To assess the relationship between white matter hyperintensities (WMH), diffusion tensor imaging (DTI), and blood-based biomarkers among patients with traumatic brain injury (TBI).

Patients with non-penetrating TBI were enrolled within 24 hours of admission. Participants underwent MRI at two weeks and blood was collected at day one, day three, two weeks, and six months post-injury. Following preprocessing of DTI data, mean fractional anisotropy (FA) and mean diffusivity (MD) were calculated. WMH were counted in juxtacortical, subcortical, and periventricular areas. Blood was processed using Simoa HD-X Neuro4plex assay to obtain concentrations of GFAP, NfL, and UCH-L1.

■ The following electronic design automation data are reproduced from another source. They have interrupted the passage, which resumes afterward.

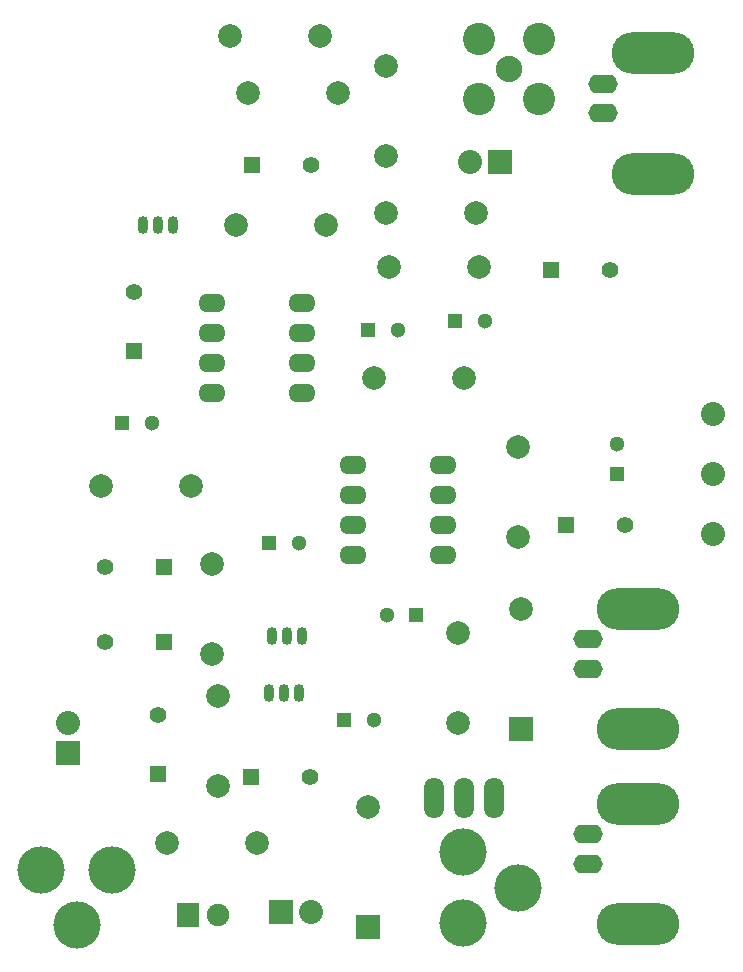
<source format=gtl>
%TF.GenerationSoftware,KiCad,Pcbnew,4.0.4+e1-6308~48~ubuntu16.04.1-stable*%
%TF.CreationDate,2016-12-09T15:38:50-08:00*%
%TF.ProjectId,e202var-vlf-radio-receiver,653230327661722D766C662D72616469,v1.2*%
%TF.FileFunction,Copper,L1,Top,Signal*%
%FSLAX46Y46*%
G04 Gerber Fmt 4.6, Leading zero omitted, Abs format (unit mm)*
G04 Created by KiCad (PCBNEW 4.0.4+e1-6308~48~ubuntu16.04.1-stable) date Fri Dec  9 15:38:50 2016*
%MOMM*%
%LPD*%
G01*
G04 APERTURE LIST*
%ADD10C,0.350000*%
%ADD11O,7.000240X3.500120*%
%ADD12O,2.499360X1.600200*%
%ADD13R,1.400000X1.400000*%
%ADD14C,1.400000*%
%ADD15R,1.300000X1.300000*%
%ADD16C,1.300000*%
%ADD17C,1.998980*%
%ADD18R,1.998980X1.998980*%
%ADD19R,1.900000X2.000000*%
%ADD20C,1.900000*%
%ADD21C,4.000000*%
%ADD22R,2.032000X2.032000*%
%ADD23O,2.032000X2.032000*%
%ADD24O,0.899160X1.501140*%
%ADD25C,2.032000*%
%ADD26C,2.740000*%
%ADD27C,2.240000*%
%ADD28O,1.699260X3.500120*%
%ADD29O,2.300000X1.600000*%
%ADD30C,0.350000*%
G04 APERTURE END LIST*
D10*
D11*
X105410000Y-105410000D03*
X105410000Y-115608100D03*
D12*
X101145340Y-110507780D03*
X101145340Y-108008420D03*
D11*
X106680000Y-41871900D03*
X106680000Y-52070000D03*
D12*
X102415340Y-46969680D03*
X102415340Y-44470320D03*
D11*
X105410000Y-88882220D03*
X105410000Y-99080320D03*
D12*
X101145340Y-93980000D03*
X101145340Y-91480640D03*
D13*
X65278000Y-91694000D03*
D14*
X60278000Y-91694000D03*
D13*
X72724000Y-51308000D03*
D14*
X77724000Y-51308000D03*
D13*
X62738000Y-67056000D03*
D14*
X62738000Y-62056000D03*
D15*
X74168000Y-83312000D03*
D16*
X76668000Y-83312000D03*
D15*
X86614000Y-89408000D03*
D16*
X84114000Y-89408000D03*
D15*
X103632000Y-77470000D03*
D16*
X103632000Y-74970000D03*
D13*
X99314000Y-81788000D03*
D14*
X104314000Y-81788000D03*
D15*
X61722000Y-73152000D03*
D16*
X64222000Y-73152000D03*
D13*
X98044000Y-60198000D03*
D14*
X103044000Y-60198000D03*
D15*
X89916000Y-64516000D03*
D16*
X92416000Y-64516000D03*
D13*
X72644000Y-103124000D03*
D14*
X77644000Y-103124000D03*
D15*
X80518000Y-98298000D03*
D16*
X83018000Y-98298000D03*
D13*
X65278000Y-85344000D03*
D14*
X60278000Y-85344000D03*
D15*
X82550000Y-65278000D03*
D16*
X85050000Y-65278000D03*
D13*
X64770000Y-102870000D03*
D14*
X64770000Y-97870000D03*
D17*
X82550000Y-105664000D03*
D18*
X82550000Y-115824000D03*
D17*
X95504000Y-88900000D03*
D18*
X95504000Y-99060000D03*
D19*
X67310000Y-114808000D03*
D20*
X69850000Y-114808000D03*
D21*
X60863480Y-110998000D03*
X54864000Y-110998000D03*
X57863740Y-115697000D03*
D22*
X75184000Y-114554000D03*
D23*
X77724000Y-114554000D03*
D21*
X90551000Y-109522260D03*
X90551000Y-115521740D03*
X95250000Y-112522000D03*
D22*
X57150000Y-101092000D03*
D23*
X57150000Y-98552000D03*
D22*
X93726000Y-51054000D03*
D23*
X91186000Y-51054000D03*
D24*
X75438000Y-96012000D03*
X76708000Y-96012000D03*
X74168000Y-96012000D03*
X64770000Y-56388000D03*
X66040000Y-56388000D03*
X63500000Y-56388000D03*
D17*
X78994000Y-56388000D03*
X71374000Y-56388000D03*
X70866000Y-40386000D03*
X78486000Y-40386000D03*
X83058000Y-69342000D03*
X90678000Y-69342000D03*
X69342000Y-85090000D03*
X69342000Y-92710000D03*
X80010000Y-45212000D03*
X72390000Y-45212000D03*
X84074000Y-50546000D03*
X84074000Y-42926000D03*
X84328000Y-59944000D03*
X91948000Y-59944000D03*
X95250000Y-82804000D03*
X95250000Y-75184000D03*
X91694000Y-55372000D03*
X84074000Y-55372000D03*
D25*
X111760000Y-72390000D03*
X111760000Y-77470000D03*
X111760000Y-82550000D03*
D17*
X90170000Y-98552000D03*
X90170000Y-90932000D03*
X73152000Y-108712000D03*
X65532000Y-108712000D03*
X69850000Y-103886000D03*
X69850000Y-96266000D03*
X67564000Y-78486000D03*
X59944000Y-78486000D03*
D26*
X91948000Y-45720000D03*
X97028000Y-45720000D03*
X97028000Y-40640000D03*
X91948000Y-40640000D03*
D27*
X94488000Y-43180000D03*
D28*
X90678000Y-104902000D03*
X88138000Y-104902000D03*
X93218000Y-104902000D03*
D24*
X75692000Y-91186000D03*
X76962000Y-91186000D03*
X74422000Y-91186000D03*
D29*
X69342000Y-62992000D03*
X69342000Y-65532000D03*
X69342000Y-68072000D03*
X69342000Y-70612000D03*
X76962000Y-70612000D03*
X76962000Y-68072000D03*
X76962000Y-65532000D03*
X76962000Y-62992000D03*
X81280000Y-76708000D03*
X81280000Y-79248000D03*
X81280000Y-81788000D03*
X81280000Y-84328000D03*
X88900000Y-84328000D03*
X88900000Y-81788000D03*
X88900000Y-79248000D03*
X88900000Y-76708000D03*
D30*
X105410000Y-105410000D03*
X105410000Y-115608100D03*
X101145340Y-110507780D03*
X101145340Y-108008420D03*
X106680000Y-41871900D03*
X106680000Y-52070000D03*
X102415340Y-46969680D03*
X102415340Y-44470320D03*
X105410000Y-88882220D03*
X105410000Y-99080320D03*
X101145340Y-93980000D03*
X101145340Y-91480640D03*
X65278000Y-91694000D03*
X60278000Y-91694000D03*
X72724000Y-51308000D03*
X77724000Y-51308000D03*
X62738000Y-67056000D03*
X62738000Y-62056000D03*
X74168000Y-83312000D03*
X76668000Y-83312000D03*
X86614000Y-89408000D03*
X84114000Y-89408000D03*
X103632000Y-77470000D03*
X103632000Y-74970000D03*
X99314000Y-81788000D03*
X104314000Y-81788000D03*
X61722000Y-73152000D03*
X64222000Y-73152000D03*
X98044000Y-60198000D03*
X103044000Y-60198000D03*
X89916000Y-64516000D03*
X92416000Y-64516000D03*
X72644000Y-103124000D03*
X77644000Y-103124000D03*
X80518000Y-98298000D03*
X83018000Y-98298000D03*
X65278000Y-85344000D03*
X60278000Y-85344000D03*
X82550000Y-65278000D03*
X85050000Y-65278000D03*
X64770000Y-102870000D03*
X64770000Y-97870000D03*
X82550000Y-105664000D03*
X82550000Y-115824000D03*
X95504000Y-88900000D03*
X95504000Y-99060000D03*
X67310000Y-114808000D03*
X69850000Y-114808000D03*
X60863480Y-110998000D03*
X54864000Y-110998000D03*
X57863740Y-115697000D03*
X75184000Y-114554000D03*
X77724000Y-114554000D03*
X90551000Y-109522260D03*
X90551000Y-115521740D03*
X95250000Y-112522000D03*
X57150000Y-101092000D03*
X57150000Y-98552000D03*
X93726000Y-51054000D03*
X91186000Y-51054000D03*
X75438000Y-96012000D03*
X76708000Y-96012000D03*
X74168000Y-96012000D03*
X64770000Y-56388000D03*
X66040000Y-56388000D03*
X63500000Y-56388000D03*
X78994000Y-56388000D03*
X71374000Y-56388000D03*
X70866000Y-40386000D03*
X78486000Y-40386000D03*
X83058000Y-69342000D03*
X90678000Y-69342000D03*
X69342000Y-85090000D03*
X69342000Y-92710000D03*
X80010000Y-45212000D03*
X72390000Y-45212000D03*
X84074000Y-50546000D03*
X84074000Y-42926000D03*
X84328000Y-59944000D03*
X91948000Y-59944000D03*
X95250000Y-82804000D03*
X95250000Y-75184000D03*
X91694000Y-55372000D03*
X84074000Y-55372000D03*
X111760000Y-72390000D03*
X111760000Y-77470000D03*
X111760000Y-82550000D03*
X90170000Y-98552000D03*
X90170000Y-90932000D03*
X73152000Y-108712000D03*
X65532000Y-108712000D03*
X69850000Y-103886000D03*
X69850000Y-96266000D03*
X67564000Y-78486000D03*
X59944000Y-78486000D03*
X91948000Y-45720000D03*
X97028000Y-45720000D03*
X97028000Y-40640000D03*
X91948000Y-40640000D03*
X94488000Y-43180000D03*
X90678000Y-104902000D03*
X88138000Y-104902000D03*
X93218000Y-104902000D03*
X75692000Y-91186000D03*
X76962000Y-91186000D03*
X74422000Y-91186000D03*
X69342000Y-62992000D03*
X69342000Y-65532000D03*
X69342000Y-68072000D03*
X69342000Y-70612000D03*
X76962000Y-70612000D03*
X76962000Y-68072000D03*
X76962000Y-65532000D03*
X76962000Y-62992000D03*
X81280000Y-76708000D03*
X81280000Y-79248000D03*
X81280000Y-81788000D03*
X81280000Y-84328000D03*
X88900000Y-84328000D03*
X88900000Y-81788000D03*
X88900000Y-79248000D03*
X88900000Y-76708000D03*
M02*

</source>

100 individuals with TBI were included (mean age 38.3 years, 76% male, 52% black; median Glasgow Coma Scale score 15 (IQR:14-15)). Of these individuals, 39% had WMH identified by a neuroradiologist. Those with WMH had significantly lower FA (p=0.007) and higher MD (p=0.04) compared to those without WMH. More specifically, Spearman’s correlations demonstrated significant relationships (p<0.05) between MD and number of WMH in subcortical areas (r=0.28) and between FA and number of WMH in juxtacortical (r=-0.34), subcortical (r=-0.42), and periventricular areas (r=-0.34).  Logistic regression, controlling for age, revealed no significant relationships between WMH presence and any blood-biomarkers of interest. Zero inflated negative binomial regressions, controlling for age, also revealed no significant relationships between number of WMH in juxtacortical regions and GFAP or NfL. There was a significant relationship for Day 1 UCH-L1 where, for every one unit increase, there is 1.36 times more WMH (p=0.023, 95%CI: 1.04, 1.77).

WMH are associated with more severe and widespread white matter damage as measured by DTI. Blood biomarkers may also provide both complementary and distinctive information regarding physiological processes following TBI.